Dakar, 11 mars 2026. La presse sénégalaise de ce mercredi se penche sur trois dossiers majeurs : le vote ce jour à l’Assemblée nationale du projet de loi durcissant les peines contre les actes contre-nature ; la riposte massive des syndicats de santé contre les conclusions du ministre Ibrahima Sy sur l’affaire Softcare, avec une grève imminente annoncée ; et une initiative originale à Louga où les eaux usées de l’ONAS irriguent des exploitations agricoles, générant emplois et légumes frais pour plusieurs villes du pays.
Vote historique à l’Assemblée nationale sur les actes contre-nature
Un texte adopté en Conseil des ministres le 18 février
Sud Quotidien annonce que le projet de loi n°05/2026 modifiant l’article 319 du Code pénal sera soumis au vote des députés ce mercredi 11 mars en séance plénière. Adopté en Conseil des ministres le 18 février dernier, le texte vise à renforcer l’arsenal répressif contre les actes contre-nature et à introduire de nouvelles incriminations, dans un contexte judiciaire marqué par des affaires retentissantes impliquant des personnalités publiques.
Un débat sociétal ravivé par les affaires en cours
Les dossiers judiciaires en cours — impliquant notamment des personnalités poursuivies pour actes contre-nature, transmission volontaire du VIH et blanchiment de capitaux — ont considérablement accéléré la mise à l’agenda de cette réforme législative. Le vote de ce mercredi marquera un tournant dans la politique pénale sénégalaise sur ces questions, malgré les vives réactions qu’il suscite à l’international.
Affaire Softcare : les syndicats de santé contre-attaquent
Le SAMES et le SUTSAS montent au front
Les conclusions du ministre de la Santé Ibrahima Sy sur l’affaire Softcare n’ont pas convaincu les syndicats du secteur. Bien au contraire. L’As rapporte que le Syndicat autonome des médecins, pharmaciens et chirurgiens-dentistes (SAMES) et le Syndicat unique des travailleurs de la santé et de l’Action sociale (SUTSAS) ont tenu une conférence de presse pour dénoncer « une tentative de discrédit des inspecteurs de l’Agence de réglementation pharmaceutique (ARP) » par le ministre.
L’Info parle d’une « riposte massive » des deux organisations, qui ont apporté des précisions et rectifié certaines affirmations du ministre à la suite de la publication du rapport du comité ad hoc. Leur conclusion est tranchée : « La décision de retrait et de suspension de la commercialisation des produits Softcare repose sur des bases légales et réglementaires solides. »

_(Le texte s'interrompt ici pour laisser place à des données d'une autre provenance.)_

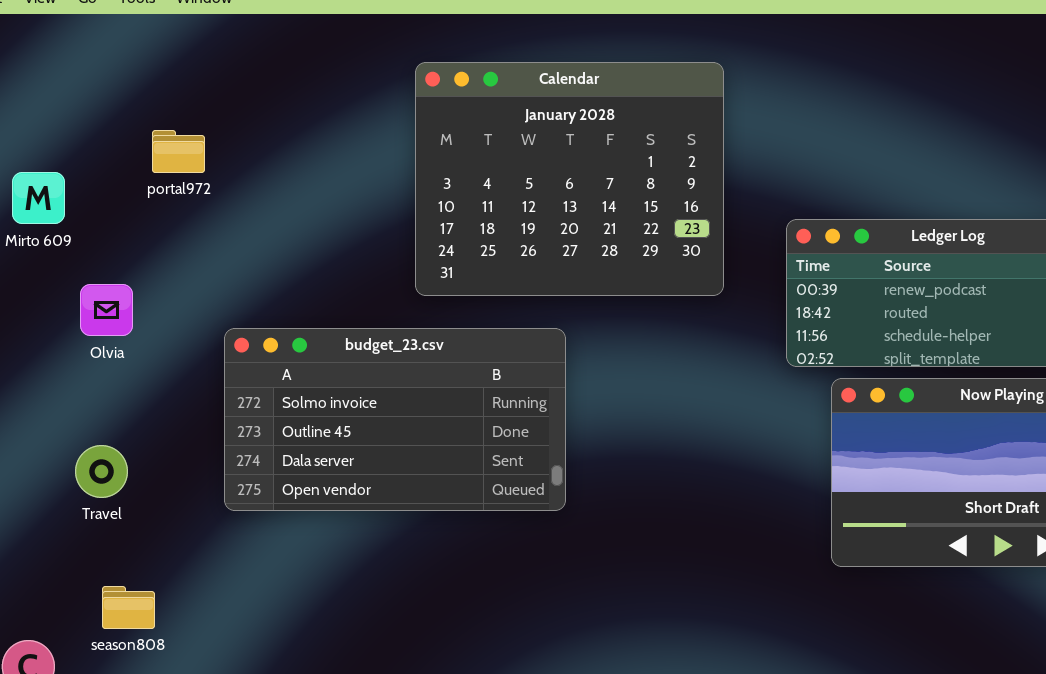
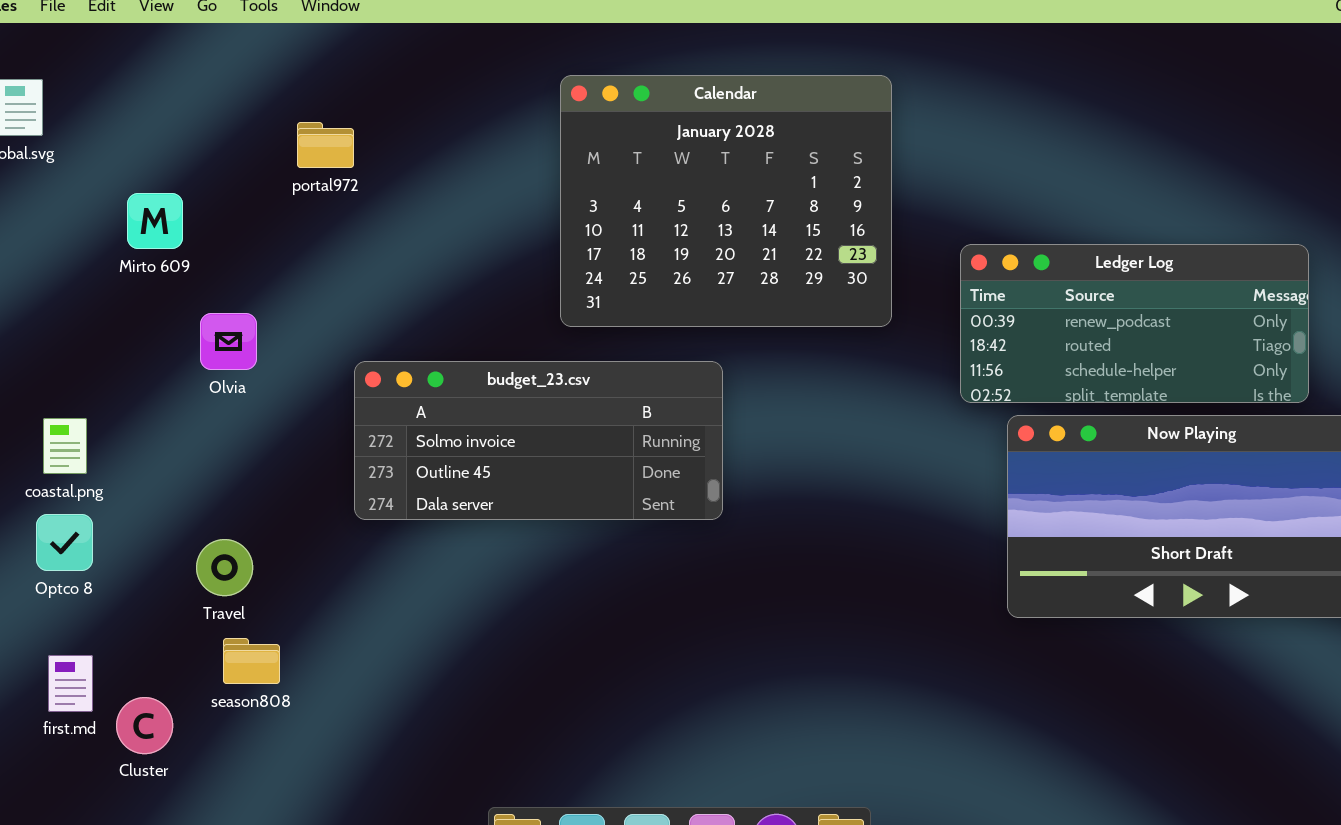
portal972: [152,130,205,173] -> [297,122,354,168], moved
budget_23.csv: [224,328,566,511] -> [354,361,723,520], resized
Travel: [75,445,128,498] -> [196,539,253,596], moved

Une grève imminente annoncée
Face à ce qu’ils qualifient de mal gouvernance au sein de l’ARP et de mise en cause injuste des inspecteurs ayant lancé l’alerte initiale, les syndicats ont annoncé le dépôt imminent d’un préavis de grève, d’abord à l’échelle de Dakar, puis au niveau national. Une escalade qui pourrait sérieusement perturber le secteur de la santé dans les prochains jours.
Rappel des faits
Tout avait commencé le 8 décembre avec une alerte de l’ARP signalant des matières premières périmées dans l’usine Softcare, filiale d’un groupe chinois spécialisée dans la fabrication de couches pour bébés et de serviettes hygiéniques. L’agence avait ordonné le retrait des produits avant de faire volte-face une semaine plus tard. Une enquête conjointe avait conclu à l’absence de danger sanitaire, mais les syndicats rejettent cette lecture et défendent leurs collègues inspecteurs.

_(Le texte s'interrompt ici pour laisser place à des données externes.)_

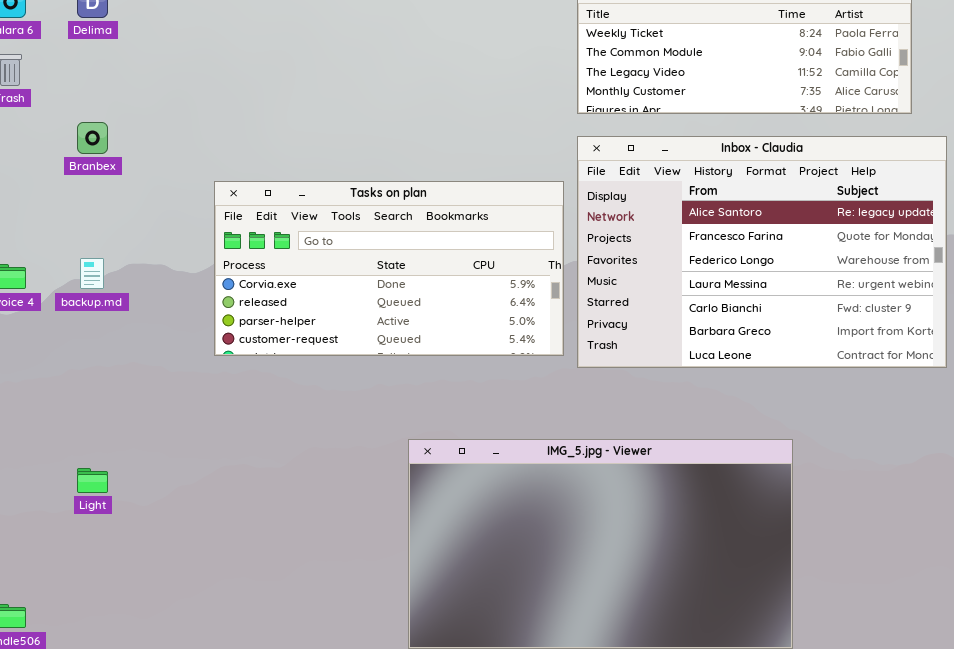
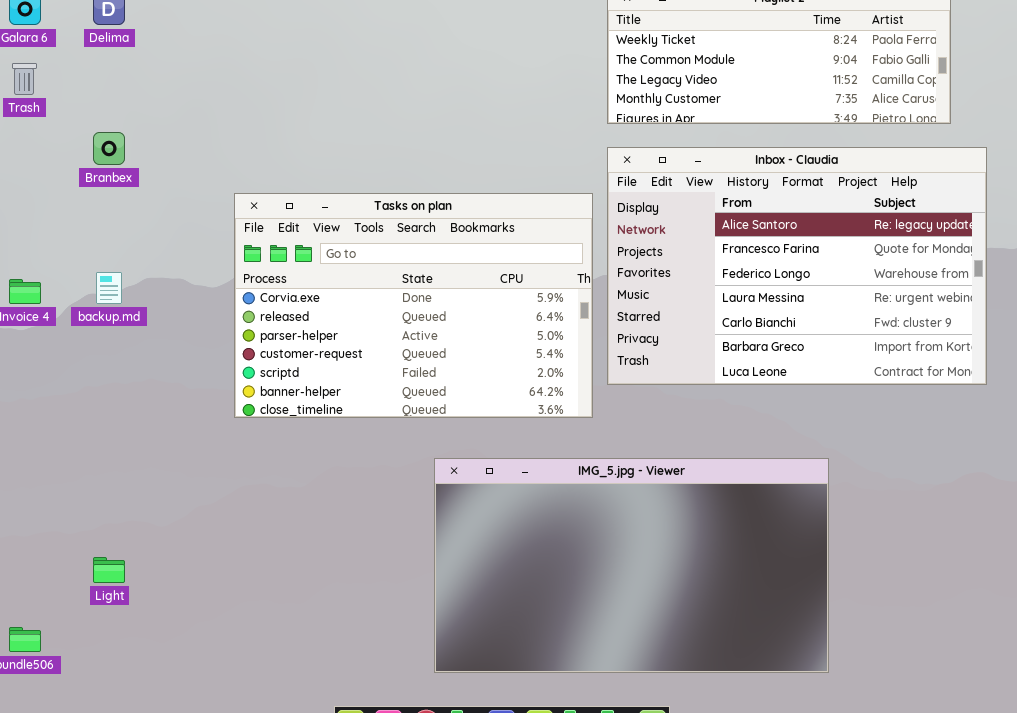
Tasks on plan: [214,181,564,356] -> [234,193,593,418], resized
Light: [77,468,108,493] -> [93,557,125,583], moved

À Louga, les eaux usées de l’ONAS transformées en levier agricole
Le Soleil offre une belle parenthèse positive dans un paysage médiatique dominé par les polémiques. À Touba Seras, à quelques kilomètres de Louga, le bassin d’infiltration des eaux usées de l’ONAS est exploité par des fermes agricoles avec des résultats remarquables. Parmi elles, la ferme moderne Rénovation s’impose comme un modèle d’innovation en horticulture.

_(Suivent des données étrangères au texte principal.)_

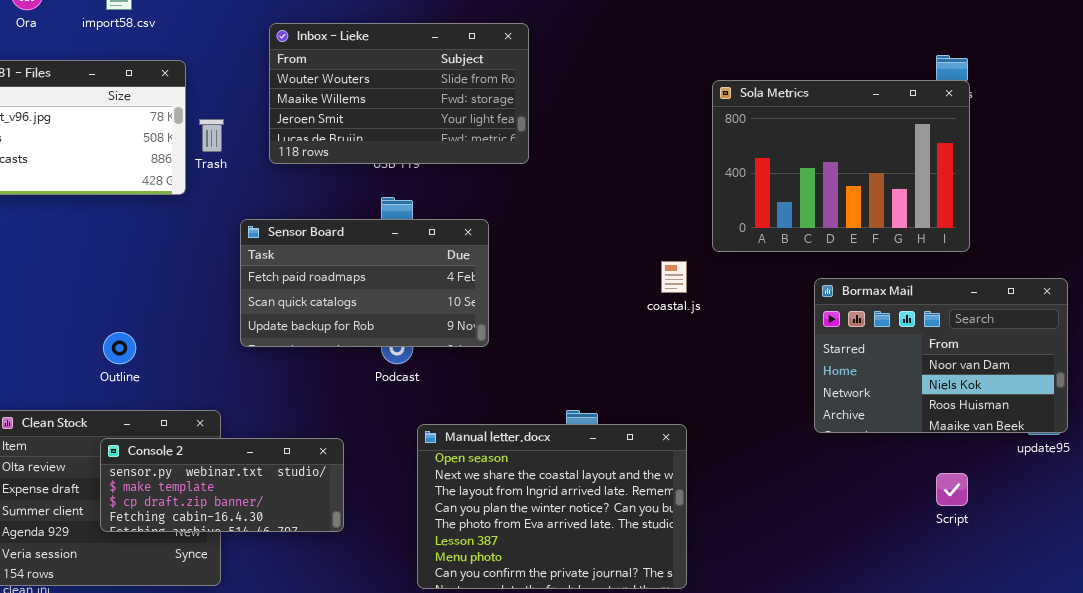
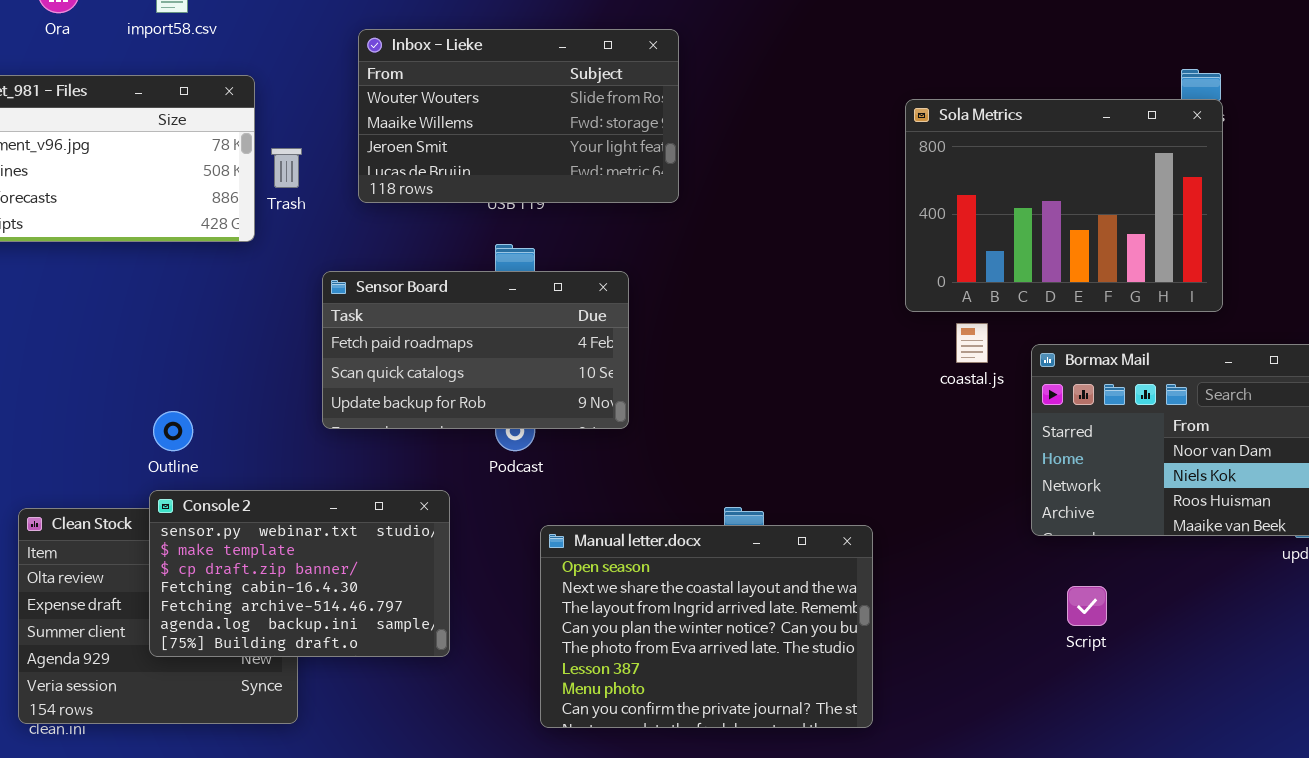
coastal.js: [661,261,687,293] -> [956,323,988,363], moved
Console 2: [100,438,344,532] -> [149,490,450,657], resized
Script: [936,473,968,506] -> [1067,586,1107,626], moved

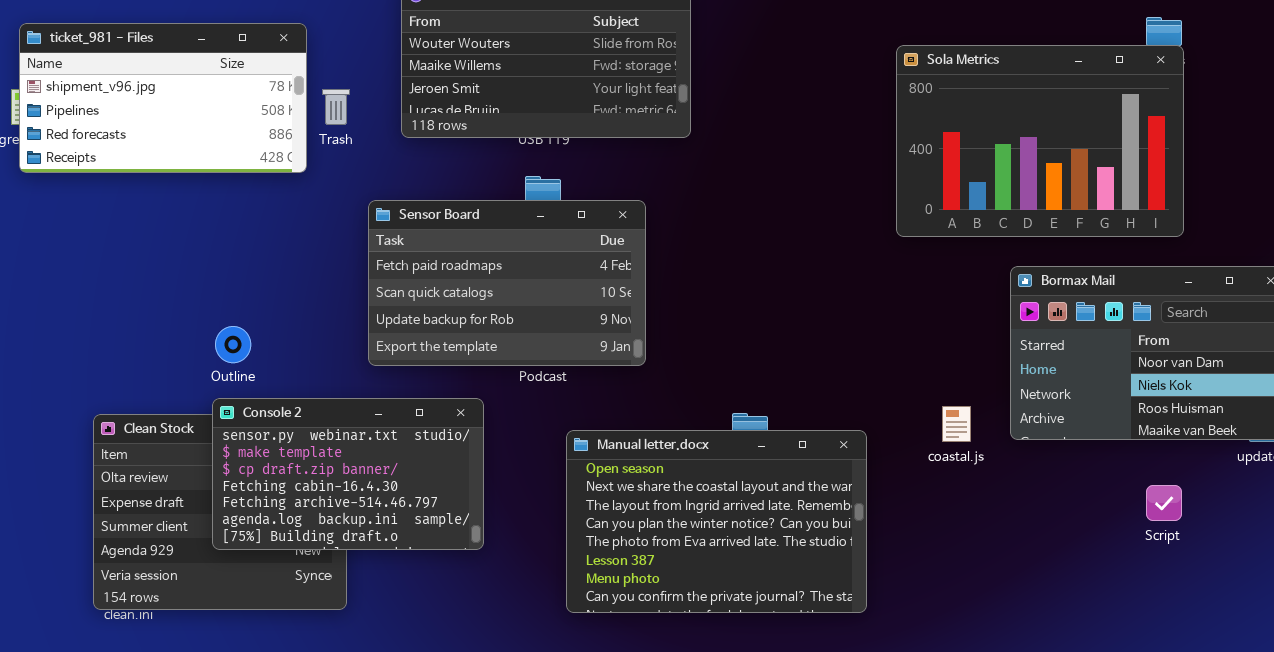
Sensor Board: [322,271,629,429] -> [368,200,646,366], resized
coastal.js: [956,323,988,363] -> [942,406,971,442], moved
Script: [1067,586,1107,626] -> [1146,485,1182,521], moved

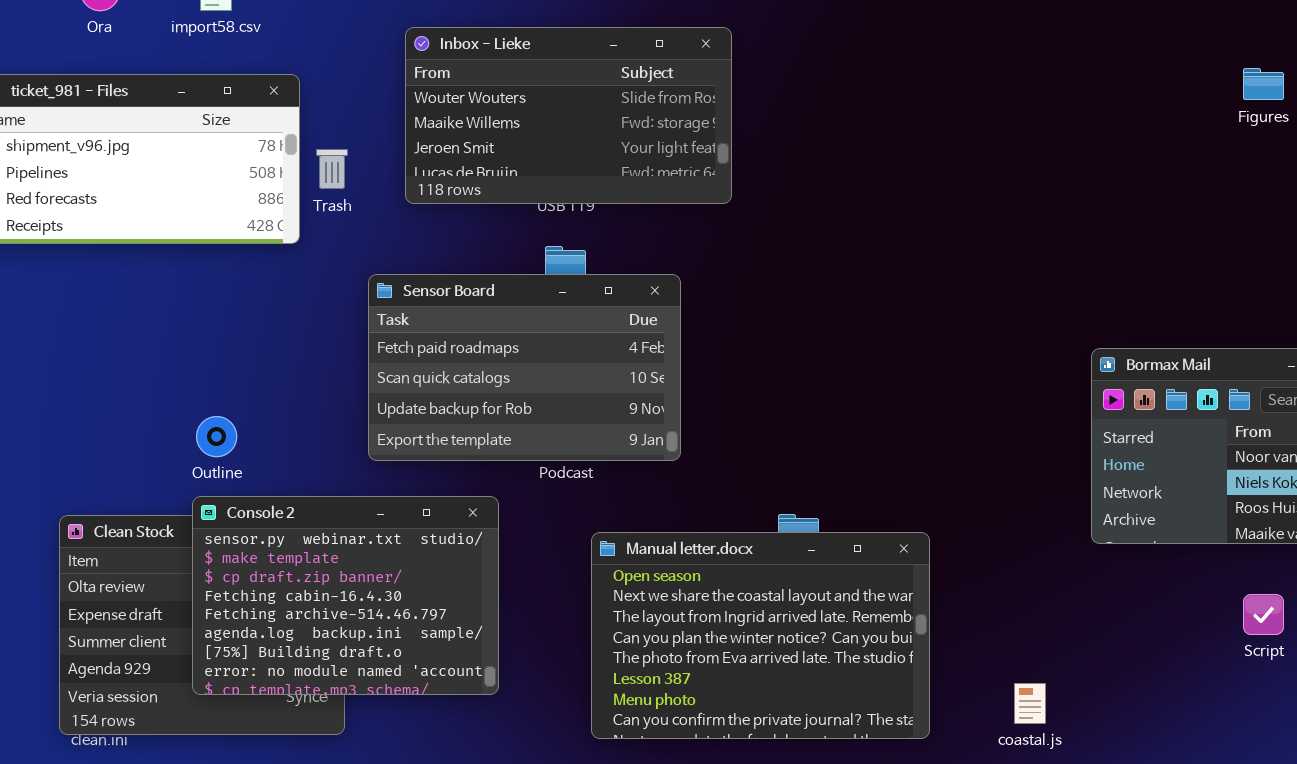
Sola Metrics: [896,45,1184,237] -> none, closed
Console 2: [212,398,484,550] -> [192,496,499,695], resized
coastal.js: [942,406,971,442] -> [1014,683,1046,724], moved

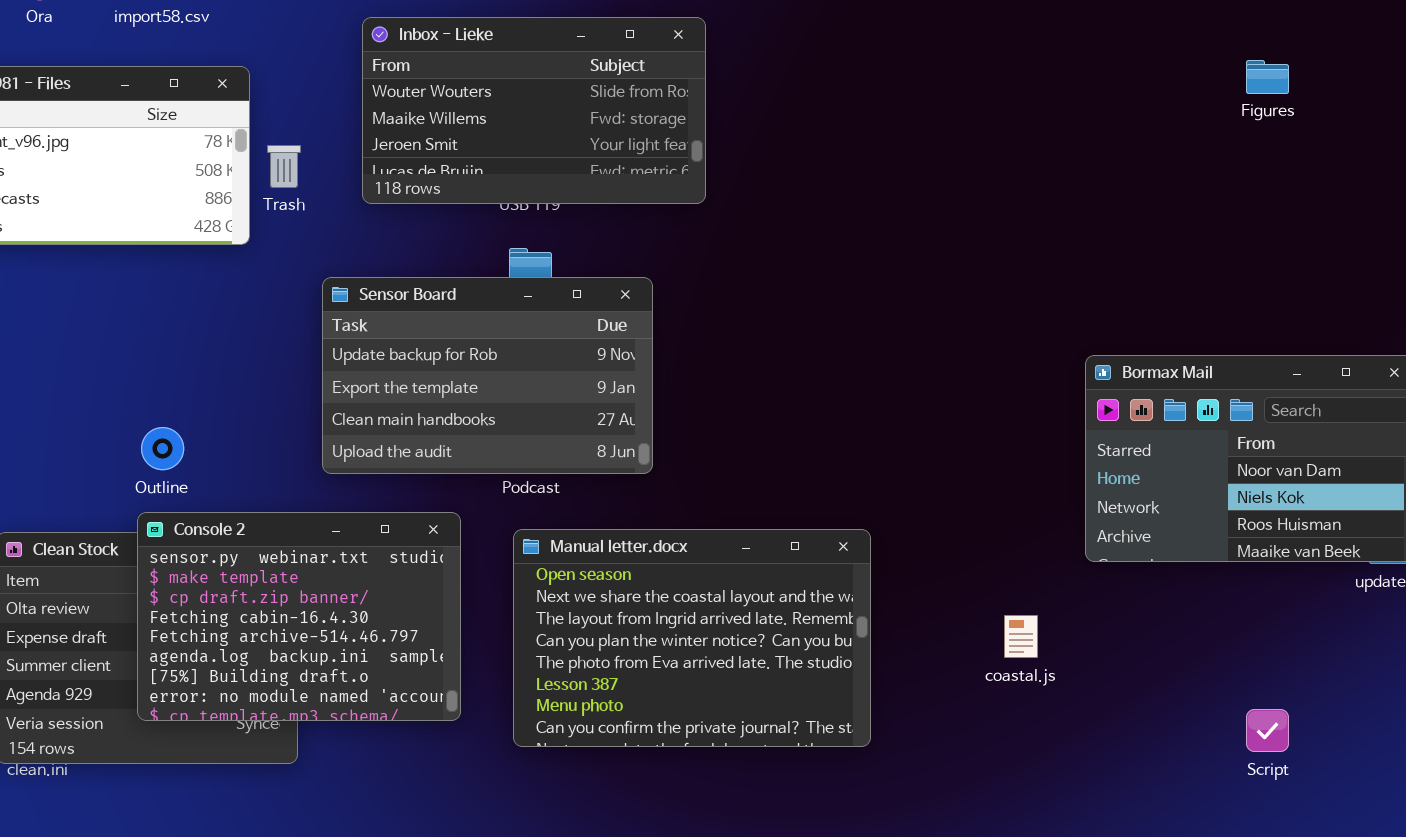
Sensor Board: [368,274,681,461] -> [322,277,653,474], scrolled down 2 rows
Manual letter.docx: [591,532,930,739] -> [513,529,871,747], moved
Script: [1243,594,1284,635] -> [1246,709,1289,752], moved
coastal.js: [1014,683,1046,724] -> [1004,615,1038,658], moved

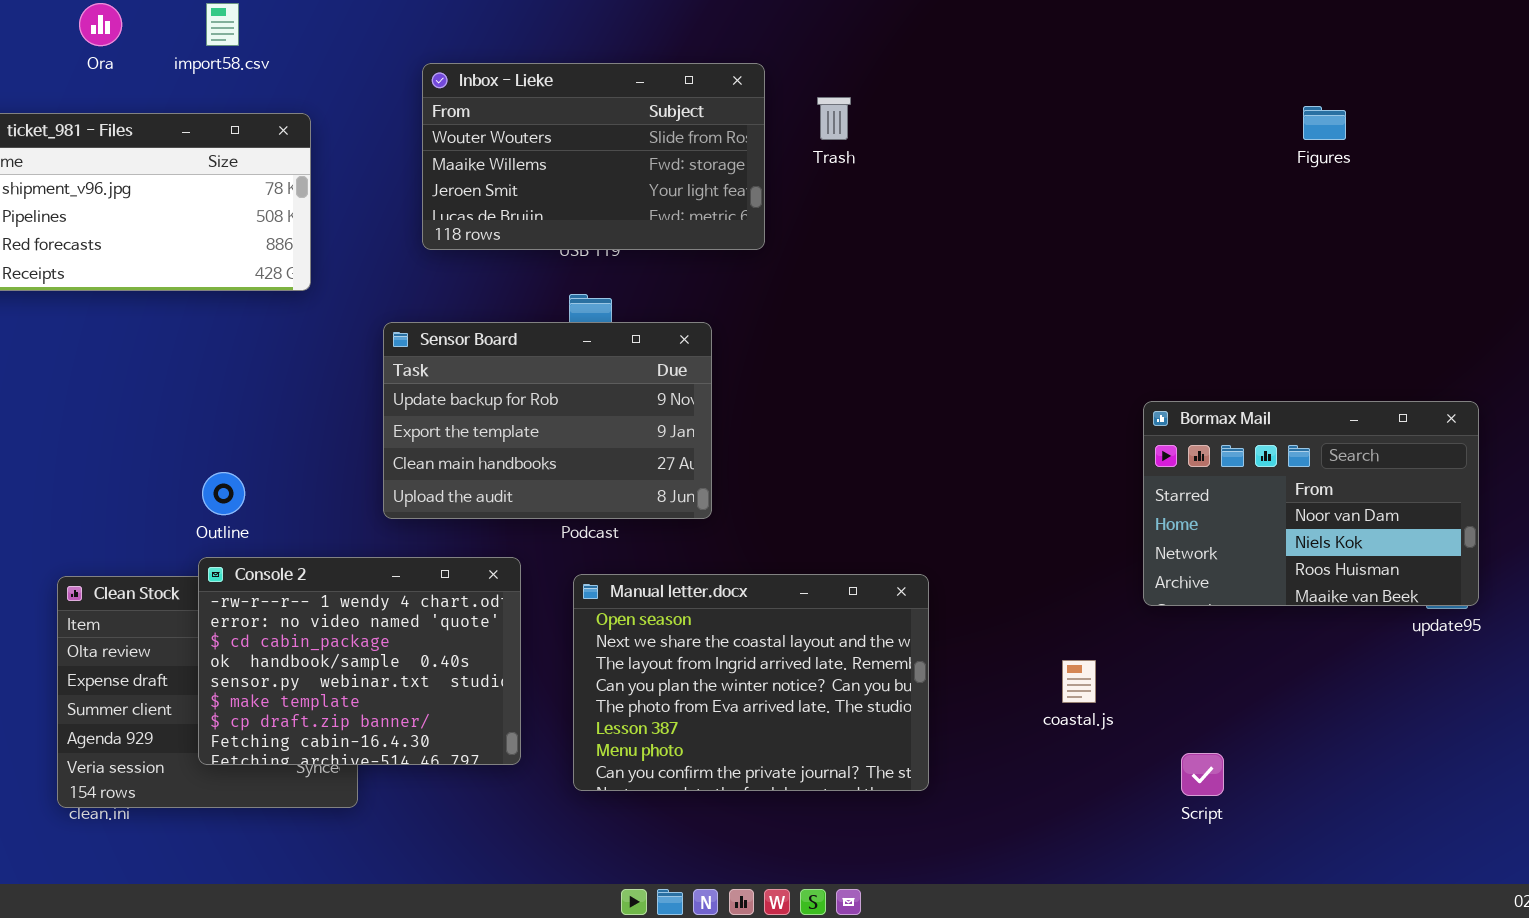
Trash: [267,145,301,188] -> [817,97,851,140], moved
Console 2: [137,512,461,721] -> [198,557,521,765], scrolled up 4 rows
Script: [1246,709,1289,752] -> [1181,753,1224,796], moved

En valorisant les eaux du bassin, cette exploitation remplit un double objectif : prévenir les débordements de l’ouvrage d’assainissement tout en développant une production maraîchère dynamique. Elle génère des dizaines d’emplois et approvisionne Louga et plusieurs grandes villes du pays en légumes frais — un exemple inspirant d’économie circulaire appliquée à l’agriculture sénégalaise.